Place a gel into the electrophoresis tank and add in buffer, ensuring the tops of the wells are covered. Acrylamide percentage of the gel being used depends on the molecular weight of the target protein. Load a molecular weight market into the first lane then load the samples into adjacent wells. All the samples contain equal amounts of protein. Once all the samples are loaded, add running buffer, place the lid onto the electrophoresis tank. Turn on the power supply and set the voltage recommended by the manufacturer of the gels in the gel tank. You should be able to see bubbles rising through the tank. Run the gel until the dye front has moved sufficiently down the gel.
The next stage is to transfer the proteins from the gel onto a membrane. Membranes are usually made from nitrocellulose or PVDF. Remove the gel from the tank and carefully release it from its plastic case. Cut off the wells and the gel foot and place the gel into transfer buffer. Prepare the transfer stack by sandwiching the membrane and gel between filter paper and sponges. The membrane should be closest to the positive electrode and the gel closest to the negative electrode. Use a small roller to remove any bubbles between the gel and the membrane. Clamp the transfer case closed and submerge it into a transfer tank containing transfer buffer. Add water to the outer chamber to keep the system cool and put on the lid. Turn on the power supply to begin protein transfer. Time and voltage require optimization, so check the manufacturer's instructions for guidance.
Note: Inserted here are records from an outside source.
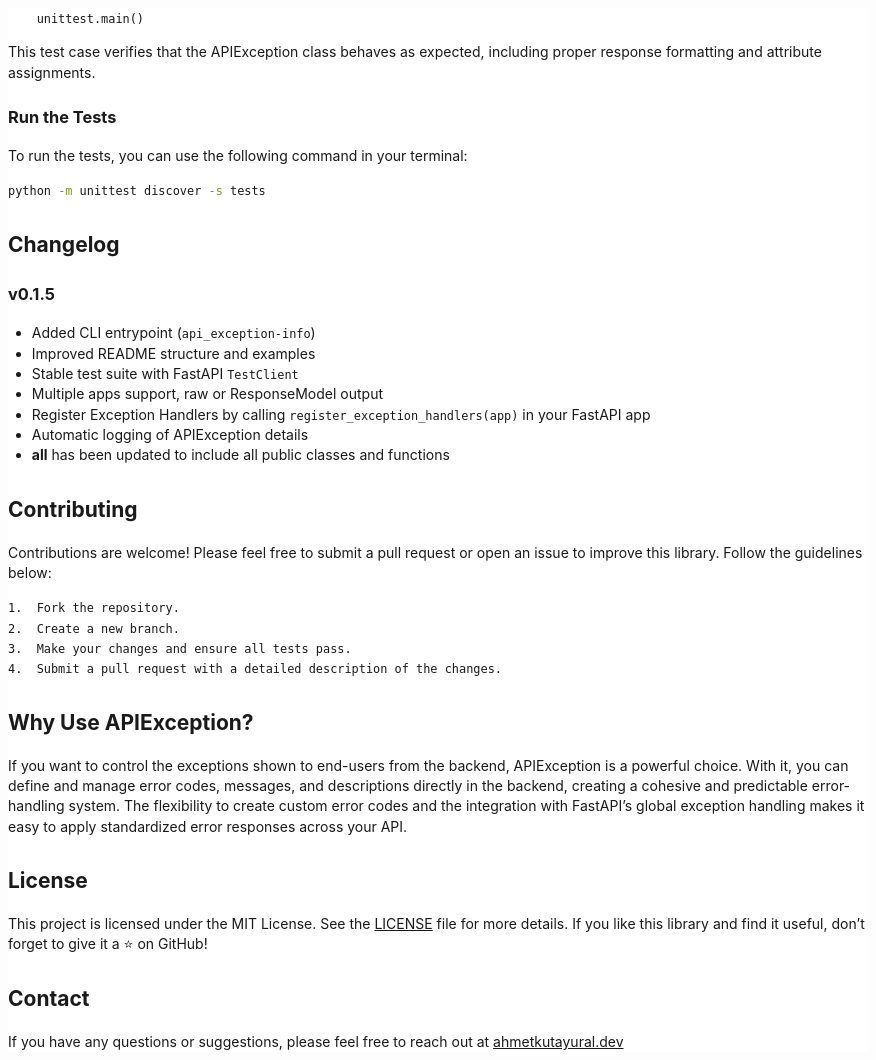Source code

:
 ```python
    unittest.main()
```
This test case verifies that the APIException class behaves as expected, including proper response formatting and attribute assignments.
### Run the Tests
To run the tests, you can use the following command in your terminal:

```bash
python -m unittest discover -s tests
```

## Changelog

### v0.1.5
- Added CLI entrypoint (`api_exception-info`)
- Improved README structure and examples
- Stable test suite with FastAPI `TestClient`
- Multiple apps support, raw or ResponseModel output
- Register Exception Handlers by calling `register_exception_handlers(app)` in your FastAPI app
- Automatic logging of APIException details
- __all__ has been updated to include all public classes and functions

## Contributing
Contributions are welcome! Please feel free to submit a pull request or open an issue to improve this library. Follow the guidelines below:

	1.	Fork the repository.
	2.	Create a new branch.
	3.	Make your changes and ensure all tests pass.
	4.	Submit a pull request with a detailed description of the changes.

## Why Use APIException?

If you want to control the exceptions shown to end-users from the backend, APIException is a powerful choice. With it, you can define and manage error codes, messages, and descriptions directly in the backend, creating a cohesive and predictable error-handling system. The flexibility to create custom error codes and the integration with FastAPI’s global exception handling makes it easy to apply standardized error responses across your API.

## License
This project is licensed under the MIT License. See the [LICENSE](./LICENSE) file for more details.
If you like this library and find it useful, don’t forget to give it a ⭐ on GitHub!

## Contact
If you have any questions or suggestions, please feel free to reach out at [ahmetkutayural.dev](https://ahmetkutayural.dev/#contact)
Now that the proteins have migrated from the gel onto the nitrocellulose membrane, the protein of interest can be detected with an antibody. The membrane can be removed from the cassette and the molecular weight marker should now be visible. If required, the transfer of proteins can be confirmed by staining the membrane with ponceau S solution. To prevent nonspecific binding of the antibody, the membrane needs to be blocked. Pour blocking buffer onto the membrane and agitate gently on a rocker. Typically, this is done using a solution of five percent milk or bovine serum albumin, BSA, for two hours at room temperature or overnight at four degrees. The time and type of blocking buffer should be optimized, so check the datasheet of the primary antibody you intend to use for details.
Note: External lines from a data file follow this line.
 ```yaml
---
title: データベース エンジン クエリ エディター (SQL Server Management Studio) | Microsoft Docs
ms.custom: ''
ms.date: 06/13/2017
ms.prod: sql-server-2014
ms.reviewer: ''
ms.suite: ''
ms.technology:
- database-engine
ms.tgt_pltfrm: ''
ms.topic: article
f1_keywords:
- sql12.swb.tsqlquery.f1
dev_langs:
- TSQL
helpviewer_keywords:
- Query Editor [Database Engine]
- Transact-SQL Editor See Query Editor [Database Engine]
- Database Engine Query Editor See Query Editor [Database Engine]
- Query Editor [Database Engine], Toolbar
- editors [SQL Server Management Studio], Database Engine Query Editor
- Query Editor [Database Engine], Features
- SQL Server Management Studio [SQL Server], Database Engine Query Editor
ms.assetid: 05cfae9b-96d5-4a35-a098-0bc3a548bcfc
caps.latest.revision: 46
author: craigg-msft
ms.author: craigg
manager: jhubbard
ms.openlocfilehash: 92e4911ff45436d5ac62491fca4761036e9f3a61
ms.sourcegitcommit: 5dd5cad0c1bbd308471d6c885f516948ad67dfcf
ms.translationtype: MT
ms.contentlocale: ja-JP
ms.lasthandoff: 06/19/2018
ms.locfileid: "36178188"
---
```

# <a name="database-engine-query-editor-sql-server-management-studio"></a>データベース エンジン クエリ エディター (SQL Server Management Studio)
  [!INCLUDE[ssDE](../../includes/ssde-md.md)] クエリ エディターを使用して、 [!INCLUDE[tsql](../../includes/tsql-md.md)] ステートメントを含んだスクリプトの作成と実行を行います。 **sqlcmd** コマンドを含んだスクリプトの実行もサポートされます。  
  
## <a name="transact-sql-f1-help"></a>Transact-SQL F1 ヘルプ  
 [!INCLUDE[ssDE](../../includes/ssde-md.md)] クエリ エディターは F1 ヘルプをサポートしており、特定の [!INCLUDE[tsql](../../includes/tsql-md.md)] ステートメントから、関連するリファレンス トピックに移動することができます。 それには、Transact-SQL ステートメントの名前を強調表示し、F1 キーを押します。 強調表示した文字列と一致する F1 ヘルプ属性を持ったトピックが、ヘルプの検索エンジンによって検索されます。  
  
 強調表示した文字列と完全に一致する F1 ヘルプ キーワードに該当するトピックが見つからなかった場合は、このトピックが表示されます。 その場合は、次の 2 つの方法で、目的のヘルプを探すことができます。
After the membrane is blocked, remove the blocking buffer and add the diluted primary antibody in the same solution. Incubate on the rocker as before. Typically primary antibody incubations are for one hour at room temperature or overnight at four degrees C. Antibody concentration and incubation time will need to be optimized. Refer to the antibody datasheet for guidance. Pour off the primary antibody and rinse the membrane twice in wash buffer. Follow with one 15-minute wash and three 10 minute washes on a rocker. The wash buffer is usually tris buffered saline, TBS, or phosphate-buffered, saline, PBS, with 0.1 percent tween 20.
Pour off the wash buffer and incubate the membrane in conjugating secondary antibody which has been diluted in blocking buffer. Usually, this is done for one hour at room temperature, but antibody concentration and incubation time will need to be optimized. Pour off the secondary antibody and wash the membrane as shown previously.
There are several different systems for detection. If the secondary antibodies conjugate into an enzyme, incubate the membrane in the appropriate substrate before imaging. If the secondary antibodies are fluorescent conjugates then you can move directly onto the imaging step. Imaging can be carried out with X-ray film or with a digital imaging system. Place the membrane into an imaging tray. Place the imaging tray into the imaging system. Exposure times will most likely need to be optimized in order to clearly detect the bands relating to the proteins of interest.